Cabo Verde mobiliza 230 observadores internacionais para as eleições legislativas
Mais de 416 mil eleitores preparam-se para escolher o novo parlamento de Cabo Verde este domingo. Para assegurar a transparência do processo, o arquipélago recebe cerca de 230 observadores internacion...

Mais de 416 mil eleitores preparam-se para escolher o novo parlamento de Cabo Verde este domingo. Para assegurar a transparência do processo, o arquipélago recebe cerca de 230 observadores internacionais.
Tradição democrática consolidada
As autoridades cabo-verdianas esperam manter o histórico de eleições livres e pacíficas. Maria do Rosário Gonçalves, presidente da Comissão Nacional de Eleições (CNE), destaca o percurso inclusivo e transparente do país.

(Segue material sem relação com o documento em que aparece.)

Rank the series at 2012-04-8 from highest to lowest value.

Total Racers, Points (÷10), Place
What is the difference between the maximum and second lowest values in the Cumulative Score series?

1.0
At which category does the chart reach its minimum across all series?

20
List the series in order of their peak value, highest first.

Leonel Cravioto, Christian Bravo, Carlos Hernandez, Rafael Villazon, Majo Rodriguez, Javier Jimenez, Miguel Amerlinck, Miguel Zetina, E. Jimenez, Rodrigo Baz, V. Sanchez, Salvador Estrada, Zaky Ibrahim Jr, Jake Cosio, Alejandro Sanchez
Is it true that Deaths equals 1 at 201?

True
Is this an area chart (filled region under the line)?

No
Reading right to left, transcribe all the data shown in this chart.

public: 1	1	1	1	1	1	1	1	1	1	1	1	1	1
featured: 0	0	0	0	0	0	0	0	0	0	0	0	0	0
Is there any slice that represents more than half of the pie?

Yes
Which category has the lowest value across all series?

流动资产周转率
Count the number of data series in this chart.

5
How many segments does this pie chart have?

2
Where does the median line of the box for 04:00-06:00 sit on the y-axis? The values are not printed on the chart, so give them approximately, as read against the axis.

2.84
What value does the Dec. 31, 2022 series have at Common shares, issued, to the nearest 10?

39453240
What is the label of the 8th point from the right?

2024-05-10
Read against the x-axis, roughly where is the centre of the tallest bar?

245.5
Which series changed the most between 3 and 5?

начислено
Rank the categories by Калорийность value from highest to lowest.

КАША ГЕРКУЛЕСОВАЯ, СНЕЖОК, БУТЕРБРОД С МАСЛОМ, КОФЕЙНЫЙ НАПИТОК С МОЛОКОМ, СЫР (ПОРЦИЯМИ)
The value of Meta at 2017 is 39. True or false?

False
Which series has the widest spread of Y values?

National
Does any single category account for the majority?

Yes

As delegações estrangeiras partilham desta expectativa. Baboucar Jagne, chefe da missão da Comunidade Económica dos Estados da África Ocidental (CEDEAO), reforça a confiança num ato eleitoral credível.
Composição das missões de observação
A CEDEAO lidera a presença internacional com 120 participantes. A União Africana junta 46 elementos à operação no terreno.
A representação lusófona inclui 22 observadores da Comunidade dos Países de Língua Portuguesa (CPLP) e 11 membros da Rede dos Órgãos Jurisdicionais e de Administração Eleitoral.
Operação eleitoral e candidatos
As urnas abrem entre as 08:00 e as 18:00 locais. A votação decorre em cerca de mil mesas distribuídas pelas ilhas e mais de 200 na diáspora.
Os eleitores escolhem entre 48 listas concorrentes. O boletim inclui 556 candidatos que disputam os 72 lugares da Assembleia Nacional.
O número de eleitores inscritos cresceu 6% desde 2021. A diáspora regista o maior aumento, representando agora mais de um sexto do total de votantes.
Bipartidarismo histórico
O combate à abstenção constitui um dos principais desafios. Em 2021, durante a pandemia, 42% dos eleitores não votaram, o que representou uma subida face aos 34% registados em 2016.
O cenário político mantém a habitual disputa entre o Movimento para a Democracia (MpD) e o Partido Africano da Independência de Cabo Verde (PAICV). Estas duas forças políticas alternam no poder com maiorias absolutas desde as primeiras eleições livres em 1991.